Dylan Phillips rode horses before she was even born. Her mom first put her on a horse when she was still in the womb. Now, at age 18, Phillips has experienced her highest and lowest points from atop the saddle.
“The horses taught me resilience,” she said. “They taught me how to take advantage of what I have and to value how fleeting life is.”
And from the stables to the classroom, the Pittsboro student’s resilience is what drives her to be the best in everything she does.
Her can-do attitude is just one reason she earned North Carolina State University’s most prestigious honor for incoming first-year students — the Park Scholarship. Phillips is one of just 42 students to receive the honor, having been selected from a pool of more than 2,400 global applicants.
According to the university, the scholarship “brings exceptional students to N.C. State based on outstanding accomplishments and potential in scholarship, leadership, service, and character and prepares them to make lifelong contributions to communities throughout the world.”
Dylan has been awarded a four-year scholarship, valued at $116,000 for in-state students. The scholarship covers tuition, fees and room and board at N.C. State. As a Park Scholar, Dylan will also receive a stipend toward personal expenses, and Park Scholars have access to enrichment grants to pursue research, service or creative projects.
Phillips is the first student from Chatham School of Science & Engineering to receive the scholarship, but she hopes she is far from the last.
“I feel like it’s great to be able to push that boundary,” Phillips said. “Even though we are from one of the smallest school in an already rural county, that doesn’t mean we aren’t capable of achieving big things. You’re not defined by where you come from.”
Dylan is part of the school’s third graduating class from CSSE, and her principal Bobby Dixon said it’s unsurprising she is the first one to receive this honor.
“She’s an exemplary student both academically and socially,” Dixon said. “For her to be able to complete high school and an associate’s degree with an unweighted 4.0 GPA, it’s a feat.”
Her accomplishments are even more impressive when considering the reason she chose to come to CSSE in the first place. Dylan said she chose the early college program because the smaller class sizes would provide her more academic flexibility to compete with her horses. She said she frequently had to miss classes for competitions and riding camps, but she always made up for lost classroom time by being on top of her assignments.

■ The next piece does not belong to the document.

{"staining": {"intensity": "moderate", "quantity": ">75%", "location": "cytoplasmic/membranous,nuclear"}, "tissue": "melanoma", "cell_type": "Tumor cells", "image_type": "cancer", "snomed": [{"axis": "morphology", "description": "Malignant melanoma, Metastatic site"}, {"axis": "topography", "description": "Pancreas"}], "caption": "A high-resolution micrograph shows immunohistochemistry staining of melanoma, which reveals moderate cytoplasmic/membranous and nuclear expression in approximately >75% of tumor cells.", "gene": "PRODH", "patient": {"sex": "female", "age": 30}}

Coming into her first year at N.C. State, Phillips will have 75 credit hours, meaning she already has more credits than most sophomores at the university. But don’t think her advantages means she’ll slack off in Raleigh. Phillips said she plans to take on a double major or possibly even graduate-level research all while continuing to ride horses competitively.
“Leisure time isn’t something I’m familiar with,” Phillips said. “Now, I have room to play with at my time at State.”
Dixon said Phillips’s nonstop nature is how she left a legacy at CSSE. Phillips was involved in starting the weightlifting club on campus and was a captain of the robotics club. As if school and the extracurriculars weren’t enough, Phillips also operated a business outside of school teaching younger children how to ride horses at New Beginnings Farm.
As she transitions to college life, Phillips said it’ll be hard to cut the ties and take a step back from the horses.
“It’s emotional to tell those cute, little 7-year-olds they’re going to have a new instructor,” Phillips said.
Her principal said also adjusting to school without Phillips would be bittersweet. While letting go of a stellar student is difficult, Dixon said he believes she will be an asset to the N.C. State community.
“Finding out Dylan received this scholarship was a very proud father kind of moment for me,” Dixon said. “[N.C. State.] has afforded themselves such a great opportunity. They are getting such a driven and personable young lady at their university.”
Phillips has accepted the Park Scholarship and plans to major in business starting this fall. She said the change from CSSE to becoming a member of the Wolfpack will be guided by the lessons she learned from the animals who have been by her side throughout her life.
“One of the main things I have learned from the horses, is that you always find new ways to push forward,” she said.